Feedback Control Goes Wireless: Guaranteed Stability over Low-power Multi-hop Networks (1804.08986v4)

Abstract: Closing feedback loops fast and over long distances is key to emerging applications; for example, robot motion control and swarm coordination require update intervals of tens of milliseconds. Low-power wireless technology is preferred for its low cost, small form factor, and flexibility, especially if the devices support multi-hop communication. So far, however, feedback control over wireless multi-hop networks has only been shown for update intervals on the order of seconds. This paper presents a wireless embedded system that tames imperfections impairing control performance (e.g., jitter and message loss), and a control design that exploits the essential properties of this system to provably guarantee closed-loop stability for physical processes with linear time-invariant dynamics. Using experiments on a cyber-physical testbed with 20 wireless nodes and multiple cart-pole systems, we are the first to demonstrate and evaluate feedback control and coordination over wireless multi-hop networks for update intervals of 20 to 50 milliseconds.

• The paper presents a co-designed wireless embedded system that integrates communication and control to overcome network impairments like jitter and message loss.
• The paper develops a state-feedback control framework that guarantees mean-square stability for LTI dynamics in the presence of delayed and lossy feedback.
• The paper validates its approach on a 20-node testbed, achieving over 99.9% reliability and robust performance even with up to 75% message loss.

Overview of "Feedback Control Goes Wireless: Guaranteed Stability over Low-power Multi-hop Networks"

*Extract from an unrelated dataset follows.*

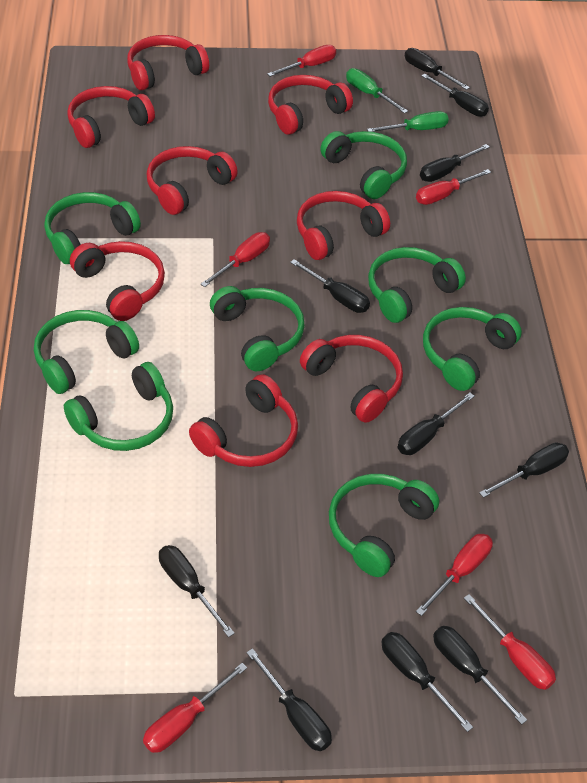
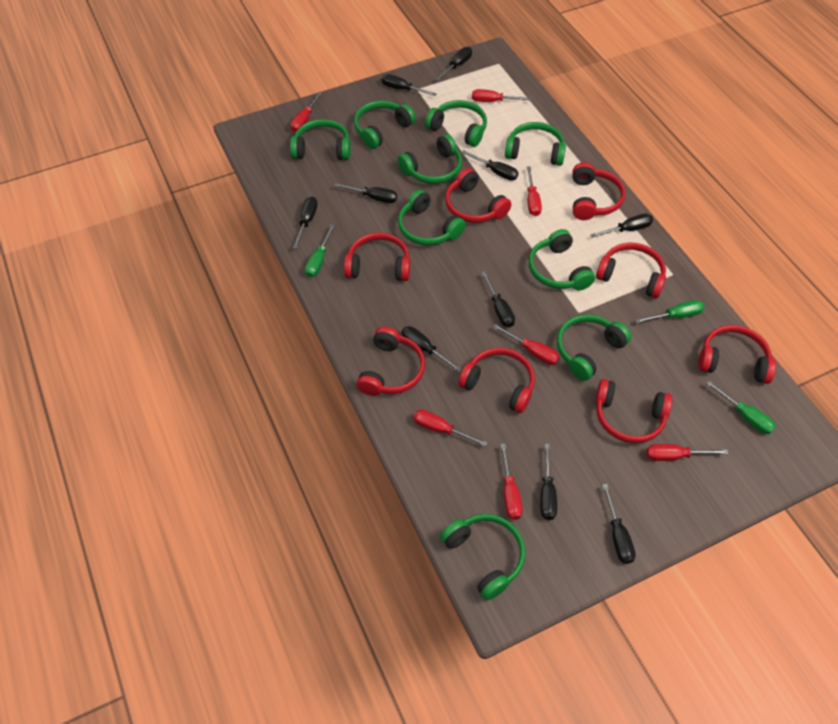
green headphones: [34,310,139,394] [44,192,141,264] [64,362,173,451] [210,286,305,371] [320,131,407,199] [329,474,439,577] [368,247,466,323] [423,307,522,391] = 8 -> [290,119,351,160] [354,100,416,149] [398,134,462,184] [398,189,466,245] [425,100,487,147] [440,514,525,600] [505,122,566,166] [529,229,595,290] [557,315,631,381] = 9
green screwdriver: [346,68,408,113] [367,111,449,132] = 2 -> [305,224,335,278] [635,300,705,323] [706,381,776,434] = 3
red screwdriver: [143,663,247,753] [200,232,270,287] [267,45,336,77] [416,169,491,205] [416,534,493,616] [464,594,556,690] = 6 -> [290,91,323,132] [413,410,488,447] [472,89,532,102] [493,324,559,365] [500,443,523,520] [527,166,542,216] [646,444,728,461] = 7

The paper "Feedback Control Goes Wireless: Guaranteed Stability over Low-power Multi-hop Networks" addresses a pivotal challenge in the area of cyber-physical systems (CPS): the rapid and stable closure of feedback loops over wireless networks with low power and multi-hop communication capabilities. This research is particularly significant for applications requiring fast update intervals, such as robotic systems and swarm coordination.

Technological Contributions

The paper delivers three primary contributions:

1. System Design: The authors present a wireless embedded system explicitly tailored for supporting feedback control over multi-hop networks. This system is designed to overcome typical wireless network impairments, such as jitter and message loss. The co-design approach tightly integrates the wireless communication protocol and the control system to enhance stability and performance.
2. Control Framework: The control design exploits the characteristics of the wireless embedded system to provide stability guarantees for physical processes with linear time-invariant (LTI) dynamics. The system handles delayed feedback due to wireless network constraints by predicting system states and implementing static state-feedback control modified for non-ideal network conditions.
3. Empirical Validation: Using a testbed comprised of 20 wireless nodes and multiple cart-pole systems, the authors demonstrate the system's ability to stabilize and synchronize physical systems over multi-hop networks with update intervals as short as 20 to 50 milliseconds. A series of experiments showcase the robustness of the system against message loss and its scalability for multi-agent coordination tasks.

Experimental Insights and Practical Implications

The experimental results underline the feasibility of deploying CPS applications with fast and reliable feedback control over wireless multi-hop networks. For instance:

• Performance Metrics: The system maintains pole angles and cart positions within stable regimes despite the high variability typical of wireless networks. It achieves a reliability of over 99.9\% in message delivery, even in networks with significant environmental interference.
• Efficiency and Scalability: The system demonstrates a trade-off between update interval length and energy efficiency, with longer intervals reducing the radio duty cycle. This property is crucial for energy-constrained CPS applications.
• Robustness: The system's ability to handle message losses up to 75\% and tolerate bursts of continuously lost messages ensures reliability in adverse conditions.

Theoretical Implications

From a theoretical standpoint, the research validates the application of LTI control theory in multi-hop wireless networks under non-ideal conditions. The formal proof of mean-square stability provided in the paper offers a robust framework for further exploration and application in various CPS domains.

Future Directions and Implications

This work sets the foundation for applying these methods to larger, more complex systems that demand real-time feedback over distributed networks. The implications span across many fields, from autonomous vehicle platooning systems to large-scale environmental monitoring. Furthermore, the robust design principles demonstrated here could inspire developments in resource-constrained environments where traditional network infrastructure might be impractical or inefficient.

Conclusion

The paper represents an integration of network theory and control systems, advancing the capabilities of CPS through innovative design and empirical validation. By ensuring robust stability over wireless network imperfections, it opens new pathways for the deployment of reliable and efficient feedback-driven applications in complex, dynamic environments.